Sonny Hayes (Brad Pitt) was once Formula 1’s most talented racer during the 1990s, but an accident that prematurely ended Sonny’s career has left him as a racer-for-hire who never lived up to his potential,

Thirty years after his accident, a struggling F1 team at risk of being sold by its investors convinces Sonny to join them as a second driver, racing alongside hotshot rookie Joshua Pearce (Damson Idris). Forced to face an intimidating future that’s already arrived, Sonny seeks some kind of redemption while learning that winning isn’t something you can always do alone.

1. ‘One Battle After Another’

IMDb rating: 7.8

Sixteen years ago, “Ghetto” Pat Calhoun (Leonardo DiCaprio) and Perfidia Beverly Hills (Teyana Taylor) were members of a far-left revolutionary group in Los Angeles known as the French 75. But when Perfidia got caught and gave up names, she went into witness protection and left Pat and their baby daughter to take on new identities on their own.

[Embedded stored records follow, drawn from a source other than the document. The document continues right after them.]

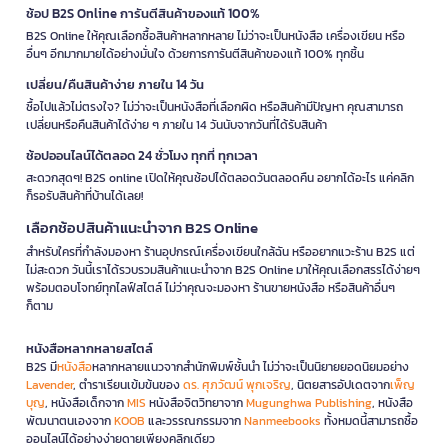
ช้อป B2S Online การันตีสินค้าของแท้ 100%
B2S Online ให้คุณเลือกซื้อสินค้าหลากหลาย ไม่ว่าจะเป็นหนังสือ เครื่องเขียน หรือ
อื่นๆ อีกมากมายได้อย่างมั่นใจ ด้วยการการันตีสินค้าของแท้ 100% ทุกชิ้น
เปลี่ยน/คืนสินค้าง่าย ภายใน 14 วัน
ซื้อไปแล้วไม่ตรงใจ? ไม่ว่าจะเป็นหนังสือที่เลือกผิด หรือสินค้ามีปัญหา คุณสามารถ
เปลี่ยนหรือคืนสินค้าได้ง่าย ๆ ภายใน 14 วันนับจากวันที่ได้รับสินค้า
ช้อปออนไลน์ได้ตลอด 24 ชั่วโมง ทุกที่ ทุกเวลา
สะดวกสุดๆ! B2S online เปิดให้คุณช้อปได้ตลอดวันตลอดคืน อยากได้อะไร แค่คลิก
ก็รอรับสินค้าที่บ้านได้เลย!
เลือกช้อปสินค้าแนะนำจาก B2S Online
สำหรับใครที่กำลังมองหา ร้านอุปกรณ์เครื่องเขียนใกล้ฉัน หรืออยากแวะร้าน B2S แต่
ไม่สะดวก วันนี้เราได้รวบรวมสินค้าแนะนำจาก B2S Online มาให้คุณเลือกสรรได้ง่ายๆ
พร้อมตอบโจทย์ทุกไลฟ์สไตล์ ไม่ว่าคุณจะมองหา ร้านขายหนังสือ หรือสินค้าอื่นๆ
ก็ตาม
หนังสือหลากหลายสไตล์
B2S มี
หนังสือ
หลากหลายแนวจากสำนักพิมพ์ชั้นนำ ไม่ว่าจะเป็นนิยายยอดนิยมอย่าง
Lavender
, ตำราเรียนเข้มข้นของ
ดร. ศุภวัฒน์ พุกเจริญ
, นิตยสารอัปเดตจาก
เพ็ญ
บุญ
, หนังสือเด็กจาก
MIS
หนังสือจิตวิทยาจาก
Mugunghwa Publishing
, หนังสือ
พัฒนาตนเองจาก
KOOB
และวรรณกรรมจาก
Nanmeebooks
ทั้งหมดนี้สามารถซื้อ
ออนไลน์ได้อย่างง่ายดายเพียงคลิกเดียว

Now a paranoid stoner dad, Pat, under the pseudonym Bob Ferguson, tries his best to raise his teenage daughter Willa (Chase Infiniti), who has grown up to believe her mom was a hero. But when an enemy (Sean Penn) from their pasts resurfaces and kidnaps Willa, both Bob and his daughter are forced to confront the ghosts of their former lives as they race to find each other.